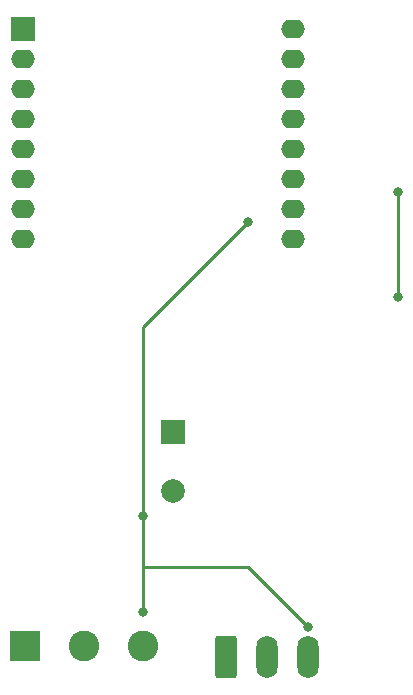
<source format=gbr>
%TF.GenerationSoftware,KiCad,Pcbnew,7.0.7*%
%TF.CreationDate,2023-10-27T22:05:31-06:00*%
%TF.ProjectId,RatGDO-OpenSource,52617447-444f-42d4-9f70-656e536f7572,rev?*%
%TF.SameCoordinates,Original*%
%TF.FileFunction,Copper,L2,Bot*%
%TF.FilePolarity,Positive*%
%FSLAX46Y46*%
G04 Gerber Fmt 4.6, Leading zero omitted, Abs format (unit mm)*
G04 Created by KiCad (PCBNEW 7.0.7) date 2023-10-27 22:05:31*
%MOMM*%
%LPD*%
G01*
G04 APERTURE LIST*
G04 Aperture macros list*
%AMRoundRect*
0 Rectangle with rounded corners*
0 $1 Rounding radius*
0 $2 $3 $4 $5 $6 $7 $8 $9 X,Y pos of 4 corners*
0 Add a 4 corners polygon primitive as box body*
4,1,4,$2,$3,$4,$5,$6,$7,$8,$9,$2,$3,0*
0 Add four circle primitives for the rounded corners*
1,1,$1+$1,$2,$3*
1,1,$1+$1,$4,$5*
1,1,$1+$1,$6,$7*
1,1,$1+$1,$8,$9*
0 Add four rect primitives between the rounded corners*
20,1,$1+$1,$2,$3,$4,$5,0*
20,1,$1+$1,$4,$5,$6,$7,0*
20,1,$1+$1,$6,$7,$8,$9,0*
20,1,$1+$1,$8,$9,$2,$3,0*%
G04 Aperture macros list end*
%TA.AperFunction,ComponentPad*%
%ADD10R,2.000000X2.000000*%
%TD*%
%TA.AperFunction,ComponentPad*%
%ADD11O,2.000000X1.600000*%
%TD*%
%TA.AperFunction,ComponentPad*%
%ADD12C,2.000000*%
%TD*%
%TA.AperFunction,ComponentPad*%
%ADD13RoundRect,0.250000X-0.650000X-1.550000X0.650000X-1.550000X0.650000X1.550000X-0.650000X1.550000X0*%
%TD*%
%TA.AperFunction,ComponentPad*%
%ADD14O,1.800000X3.600000*%
%TD*%
%TA.AperFunction,ComponentPad*%
%ADD15R,2.600000X2.600000*%
%TD*%
%TA.AperFunction,ComponentPad*%
%ADD16C,2.600000*%
%TD*%
%TA.AperFunction,ViaPad*%
%ADD17C,0.800000*%
%TD*%
%TA.AperFunction,Conductor*%
%ADD18C,0.250000*%
%TD*%
G04 APERTURE END LIST*
D10*
%TO.P,U1,1,~{RST}*%
%TO.N,unconnected-(U1-~{RST}-Pad1)*%
X129547500Y-66160000D03*
D11*
%TO.P,U1,2,A0*%
%TO.N,unconnected-(U1-A0-Pad2)*%
X129547500Y-68700000D03*
%TO.P,U1,3,D0*%
%TO.N,unconnected-(U1-D0-Pad3)*%
X129547500Y-71240000D03*
%TO.P,U1,4,SCK/D5*%
%TO.N,unconnected-(U1-SCK{slash}D5-Pad4)*%
X129547500Y-73780000D03*
%TO.P,U1,5,MISO/D6*%
%TO.N,unconnected-(U1-MISO{slash}D6-Pad5)*%
X129547500Y-76320000D03*
%TO.P,U1,6,MOSI/D7*%
%TO.N,unconnected-(U1-MOSI{slash}D7-Pad6)*%
X129547500Y-78860000D03*
%TO.P,U1,7,CS/D8*%
%TO.N,Net-(U1-CS{slash}D8)*%
X129547500Y-81400000D03*
%TO.P,U1,8,3V3*%
%TO.N,VCC*%
X129547500Y-83940000D03*
%TO.P,U1,9,5V*%
%TO.N,unconnected-(U1-5V-Pad9)*%
X152407500Y-83940000D03*
%TO.P,U1,10,GND*%
%TO.N,GND*%
X152407500Y-81400000D03*
%TO.P,U1,11,D4*%
%TO.N,unconnected-(U1-D4-Pad11)*%
X152407500Y-78860000D03*
%TO.P,U1,12,D3*%
%TO.N,unconnected-(U1-D3-Pad12)*%
X152407500Y-76320000D03*
%TO.P,U1,13,SDA/D2*%
%TO.N,unconnected-(U1-SDA{slash}D2-Pad13)*%
X152407500Y-73780000D03*
%TO.P,U1,14,SCL/D1*%
%TO.N,Net-(Q1-D)*%
X152407500Y-71240000D03*
%TO.P,U1,15,RX*%
%TO.N,unconnected-(U1-RX-Pad15)*%
X152407500Y-68700000D03*
%TO.P,U1,16,TX*%
%TO.N,unconnected-(U1-TX-Pad16)*%
X152407500Y-66160000D03*
%TD*%
D10*
%TO.P,C2,1*%
%TO.N,VCC*%
X142240000Y-100330000D03*
D12*
%TO.P,C2,2*%
%TO.N,GND*%
X142240000Y-105330000D03*
%TD*%
D13*
%TO.P,J2,1,Pin_1*%
%TO.N,Net-(J1-Pin_1)*%
X146670000Y-119380000D03*
D14*
%TO.P,J2,2,Pin_2*%
%TO.N,Net-(J1-Pin_2)*%
X150170000Y-119380000D03*
%TO.P,J2,3,Pin_3*%
%TO.N,GND*%
X153670000Y-119380000D03*
%TD*%
D15*
%TO.P,J1,1,Pin_1*%
%TO.N,Net-(J1-Pin_1)*%
X129700000Y-118415000D03*
D16*
%TO.P,J1,2,Pin_2*%
%TO.N,Net-(J1-Pin_2)*%
X134700000Y-118415000D03*
%TO.P,J1,3,Pin_3*%
%TO.N,GND*%
X139700000Y-118415000D03*
%TD*%
D17*
%TO.N,GND*%
X153670000Y-116840000D03*
X139700000Y-107460000D03*
X139700000Y-115570000D03*
X161290000Y-88900000D03*
X161290000Y-80010000D03*
X148590000Y-82550000D03*
%TD*%
D18*
%TO.N,GND*%
X139700000Y-107950000D02*
X139700000Y-91440000D01*
X161290000Y-80010000D02*
X161290000Y-88900000D01*
X148590000Y-111760000D02*
X153670000Y-116840000D01*
X139700000Y-107950000D02*
X139700000Y-107460000D01*
X139700000Y-111760000D02*
X148590000Y-111760000D01*
X139700000Y-91440000D02*
X148590000Y-82550000D01*
X139700000Y-115570000D02*
X139700000Y-111760000D01*
X139700000Y-111760000D02*
X139700000Y-107950000D01*
%TD*%
M02*

</source>
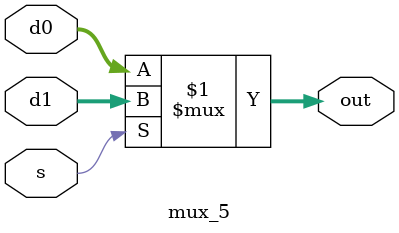
<source format=v>
/*this mux has two data inputs and one output every port is 5bit
it has a 1 bit selector which select one of the two inputs to pass it to the output
*/ 

module mux_5 (d0,d1,s,out);

	input [4:0] d0; // first data input 5 bit
	input [4:0] d1; // second data input 5 bit
	input s; //sellector 1 bit

	output [4:0] out; // output 5 bit

	assign out = (s)? d1 : d0; //test the sellector "s" 
	/*if it is low ==> the output "out" = the first data input "d0"
	if it is high ==> the output "out" = the second data input "d1"*/



endmodule
</source>
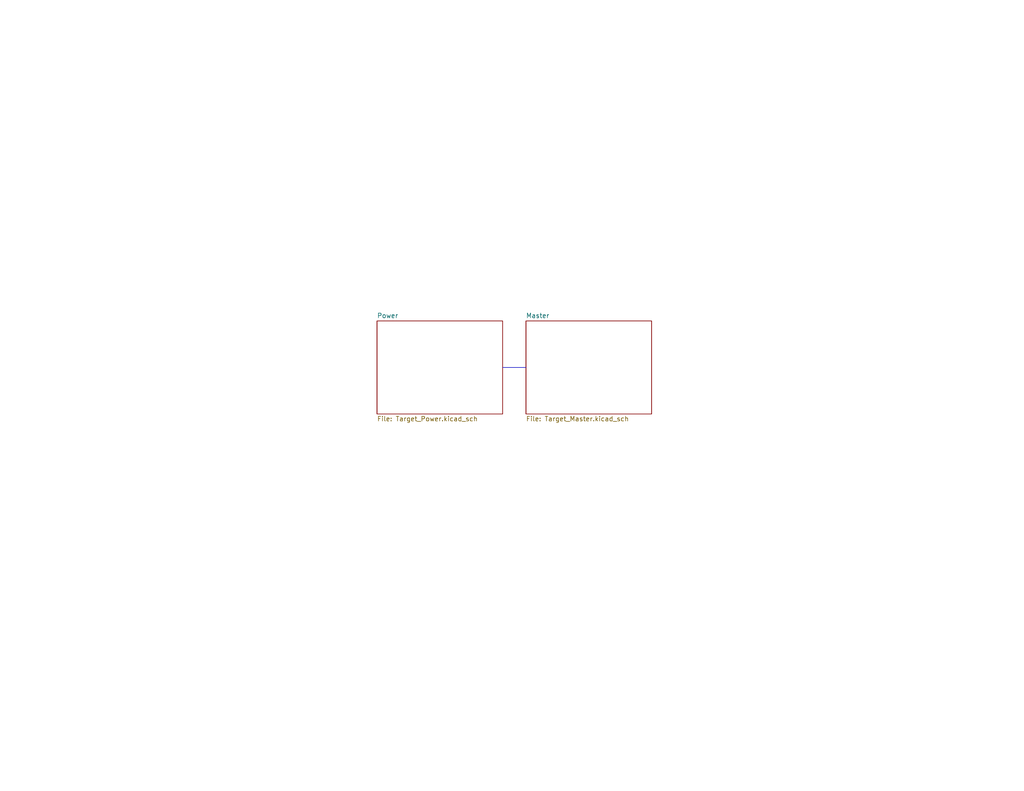
<source format=kicad_sch>
(kicad_sch
	(version 20231120)
	(generator "eeschema")
	(generator_version "8.0")
	(uuid "b95a4fbb-e866-40f1-8b06-3d5c3eea26d9")
	(paper "A")
	(title_block
		(title "Laser Shooting Game Target Master")
		(date "2024-12-06")
		(rev "A")
		(company "Idaho State University")
	)
	(lib_symbols)
	(rectangle
		(start 137.16 100.33)
		(end 143.51 100.33)
		(stroke
			(width 0)
			(type default)
		)
		(fill
			(type none)
		)
		(uuid 7a8e7888-ac1f-4676-8d6d-40d999020347)
	)
	(sheet
		(at 143.51 87.63)
		(size 34.29 25.4)
		(fields_autoplaced yes)
		(stroke
			(width 0.1524)
			(type solid)
		)
		(fill
			(color 0 0 0 0.0000)
		)
		(uuid "0bd2d014-6587-4062-995e-808742e2c3f8")
		(property "Sheetname" "Master"
			(at 143.51 86.9184 0)
			(effects
				(font
					(size 1.27 1.27)
				)
				(justify left bottom)
			)
		)
		(property "Sheetfile" "Target_Master.kicad_sch"
			(at 143.51 113.6146 0)
			(effects
				(font
					(size 1.27 1.27)
				)
				(justify left top)
			)
		)
		(instances
			(project "Target"
				(path "/b95a4fbb-e866-40f1-8b06-3d5c3eea26d9"
					(page "3")
				)
			)
		)
	)
	(sheet
		(at 102.87 87.63)
		(size 34.29 25.4)
		(fields_autoplaced yes)
		(stroke
			(width 0.1524)
			(type solid)
		)
		(fill
			(color 0 0 0 0.0000)
		)
		(uuid "0e3f4d82-cc09-4ba7-85db-e6aa39e63df5")
		(property "Sheetname" "Power"
			(at 102.87 86.9184 0)
			(effects
				(font
					(size 1.27 1.27)
				)
				(justify left bottom)
			)
		)
		(property "Sheetfile" "Target_Power.kicad_sch"
			(at 102.87 113.6146 0)
			(effects
				(font
					(size 1.27 1.27)
				)
				(justify left top)
			)
		)
		(instances
			(project "Target"
				(path "/b95a4fbb-e866-40f1-8b06-3d5c3eea26d9"
					(page "2")
				)
			)
		)
	)
	(sheet_instances
		(path "/"
			(page "1")
		)
	)
)
</source>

JOB ITEM. Please go line by line through the records above, copying each one that holds the string "second".

TASK SOLUTION.
	input [4:0] d1; // second data input 5 bit
	if it is high ==> the output "out" = the second data input "d1"*/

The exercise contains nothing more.